■ What to produce: Return each record verbatim, images excluded.

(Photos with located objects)
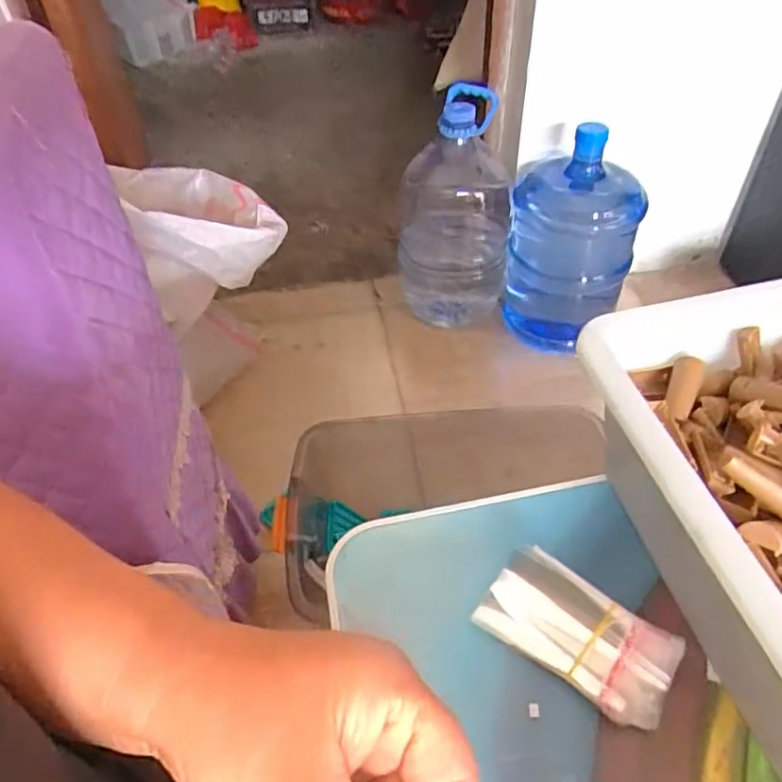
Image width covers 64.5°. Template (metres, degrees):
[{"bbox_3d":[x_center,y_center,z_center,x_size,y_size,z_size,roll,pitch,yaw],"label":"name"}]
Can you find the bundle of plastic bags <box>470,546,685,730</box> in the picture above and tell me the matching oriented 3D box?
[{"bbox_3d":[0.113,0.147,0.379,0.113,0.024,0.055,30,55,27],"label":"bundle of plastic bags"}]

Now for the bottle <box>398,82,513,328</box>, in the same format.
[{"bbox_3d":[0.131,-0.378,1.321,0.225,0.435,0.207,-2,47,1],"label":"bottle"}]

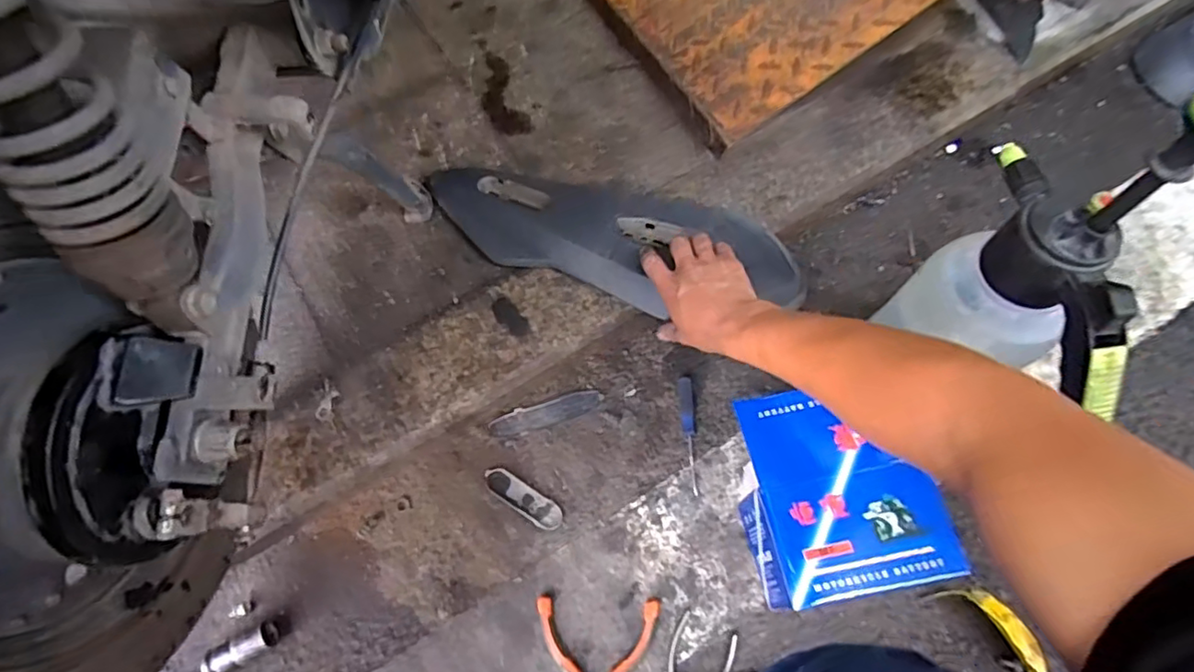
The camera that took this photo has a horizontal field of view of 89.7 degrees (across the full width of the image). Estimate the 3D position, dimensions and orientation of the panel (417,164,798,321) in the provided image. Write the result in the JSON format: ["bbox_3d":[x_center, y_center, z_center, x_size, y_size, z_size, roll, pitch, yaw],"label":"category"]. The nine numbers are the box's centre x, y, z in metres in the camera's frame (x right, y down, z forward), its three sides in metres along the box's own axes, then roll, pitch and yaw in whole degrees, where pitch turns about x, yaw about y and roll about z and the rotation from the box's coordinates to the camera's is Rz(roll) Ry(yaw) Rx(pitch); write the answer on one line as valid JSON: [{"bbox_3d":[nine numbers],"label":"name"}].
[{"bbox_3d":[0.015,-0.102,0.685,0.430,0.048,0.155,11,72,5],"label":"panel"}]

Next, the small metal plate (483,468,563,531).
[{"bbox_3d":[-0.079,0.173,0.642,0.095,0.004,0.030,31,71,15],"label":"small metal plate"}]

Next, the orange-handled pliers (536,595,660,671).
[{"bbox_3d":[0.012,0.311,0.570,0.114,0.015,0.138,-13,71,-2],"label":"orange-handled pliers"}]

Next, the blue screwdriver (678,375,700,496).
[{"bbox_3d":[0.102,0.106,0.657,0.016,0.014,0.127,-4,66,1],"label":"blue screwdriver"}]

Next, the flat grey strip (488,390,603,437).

■ Finished exercise:
Image width covers 64.5°. Template (metres, degrees):
[{"bbox_3d":[x_center,y_center,z_center,x_size,y_size,z_size,roll,pitch,yaw],"label":"name"}]
Can you find the bundle of plastic bags <box>470,546,685,730</box> in the picture above and tell me the matching oriented 3D box?
[{"bbox_3d":[0.113,0.147,0.379,0.113,0.024,0.055,30,55,27],"label":"bundle of plastic bags"}]

Now for the bottle <box>398,82,513,328</box>, in the same format.
[{"bbox_3d":[0.131,-0.378,1.321,0.225,0.435,0.207,-2,47,1],"label":"bottle"}]

The camera that took this photo has a horizontal field of view of 89.7 degrees (across the full width of the image). Estimate the 3D position, dimensions and orientation of the panel (417,164,798,321) in the provided image. Write the result in the JSON format: ["bbox_3d":[x_center, y_center, z_center, x_size, y_size, z_size, roll, pitch, yaw],"label":"category"]. The nine numbers are the box's centre x, y, z in metres in the camera's frame (x right, y down, z forward), its three sides in metres along the box's own axes, then roll, pitch and yaw in whole degrees, where pitch turns about x, yaw about y and roll about z and the rotation from the box's coordinates to the camera's is Rz(roll) Ry(yaw) Rx(pitch); write the answer on one line as valid JSON: [{"bbox_3d":[nine numbers],"label":"name"}].
[{"bbox_3d":[0.015,-0.102,0.685,0.430,0.048,0.155,11,72,5],"label":"panel"}]

Next, the small metal plate (483,468,563,531).
[{"bbox_3d":[-0.079,0.173,0.642,0.095,0.004,0.030,31,71,15],"label":"small metal plate"}]

Next, the orange-handled pliers (536,595,660,671).
[{"bbox_3d":[0.012,0.311,0.570,0.114,0.015,0.138,-13,71,-2],"label":"orange-handled pliers"}]

Next, the blue screwdriver (678,375,700,496).
[{"bbox_3d":[0.102,0.106,0.657,0.016,0.014,0.127,-4,66,1],"label":"blue screwdriver"}]

Next, the flat grey strip (488,390,603,437).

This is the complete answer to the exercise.